SharesPost, a private exchange, said today that it completed an auction of 95,500 LinkedIn shares, at a price of $30.79. That values the company at about $3 billion.
The auction was "significantly oversubscribed," SharesPost said.
Tiger Global Management LLC, a hedge fund founded by Chase Coleman, paid $20 million for a stake in LinkedIn in July, at a valuation of about $2 billion, according to two people familiar with the matter.
Pricing of LinkedIn’s stock in its IPO won’t be affected by trading on speculative markets for private company shares, the company said in its SEC filing.
LinkedIn’s biggest shareholders include co-founder Reid Hoffman and his family and trust, with 21 percent; Sequoia Capital, with 19 percent; Greylock Partners, which holds 16 percent; and Bessemer Venture Partners, with 5.1 percent. LinkedIn Chief Executive Officer Jeff Weiner owns 4.1 percent.
Some of the shares sold to the public will be from existing shareholders and some stock will be issued and sold by Mountain View, California-based LinkedIn, according to a post on the company’s blog. The company didn’t say how many shares would be sold in either case, or at what price.
LinkedIn hired Morgan Stanley (MS), Bank of America Corp. (BAC) and JPMorgan Chase & Co. (JPM) to lead the offering, according to the SEC filing.
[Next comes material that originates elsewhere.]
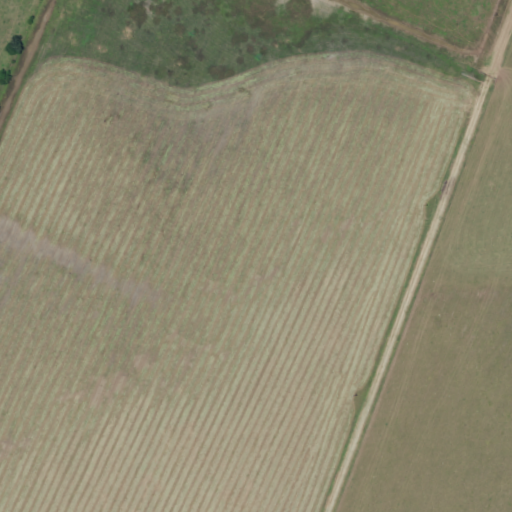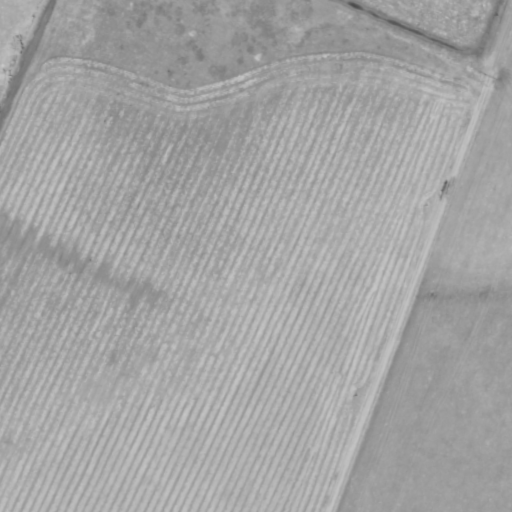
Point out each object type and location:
road: (410, 256)
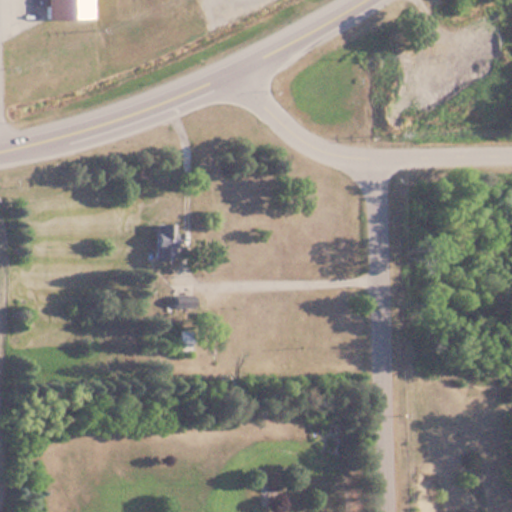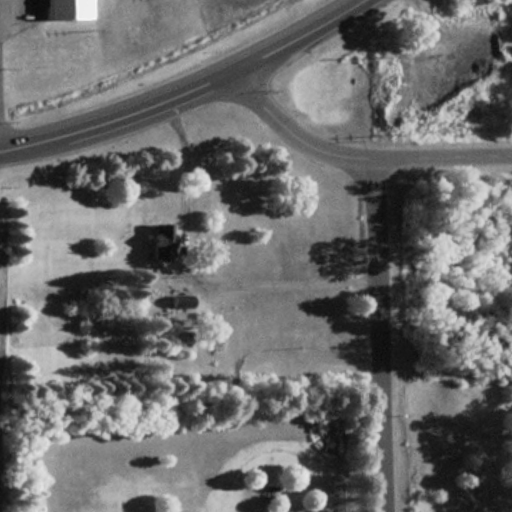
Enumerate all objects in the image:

Allen & Co. and the investment banking division of UBS AG (UBSN) are also working on the sale.
Jim Breyer, a managing partner at venture capital firm Accel Partners, said if it was up to him he wouldn’t take LinkedIn public now. There’s “always danger” of a social-networking bubble, he said today in an interview with Bloomberg Television at the World Economic Forum in Davos, Switzerland. Accel was an early investor in Facebook and Groupon.
LinkedIn has more than 1,000 employees and 90 million users in more than 200 countries. Members use the site to search for jobs, recruit employees and find industry experts. While users can create personal profiles for free, LinkedIn introduced paid subscriptions in 2005, giving recruiters more access to job candidates and providing business professionals ways to communicate with one another. The company also makes money by selling ads on the site.
LinkedIn was founded in 2003 by former PayPal Inc. executive Hoffman, 43, and received its first round of funding that year from Sequoia, the venture firm behind Google Inc. and Yahoo! Inc. Sequoia’s Mike Moritz is on LinkedIn’s board. The company has raised more than $100 million from firms including Greylock, Bessemer and Bain Capital Ventures.
On Jan. 25, in the first venture capital-led U.S. IPO of 2011, Web content company Demand Media Inc. (DMD) sold 8.9 million shares at $17 each after originally offering 7.5 million shares for $14 to $16 apiece. New York-based Goldman Sachs Group Inc. and Morgan Stanley arranged the IPO.
LinkedIn “is just one of what we view as dozens of high-quality private companies that represent strong venture capital-backed, technology IPO candidates,” said Paul Bard, director of research at Greenwich, Connecticut-based IPO researcher Renaissance Capital LLC. “You’re going to see momentum continue, and we could end up with some pretty big numbers in terms of IPOs in 2011.”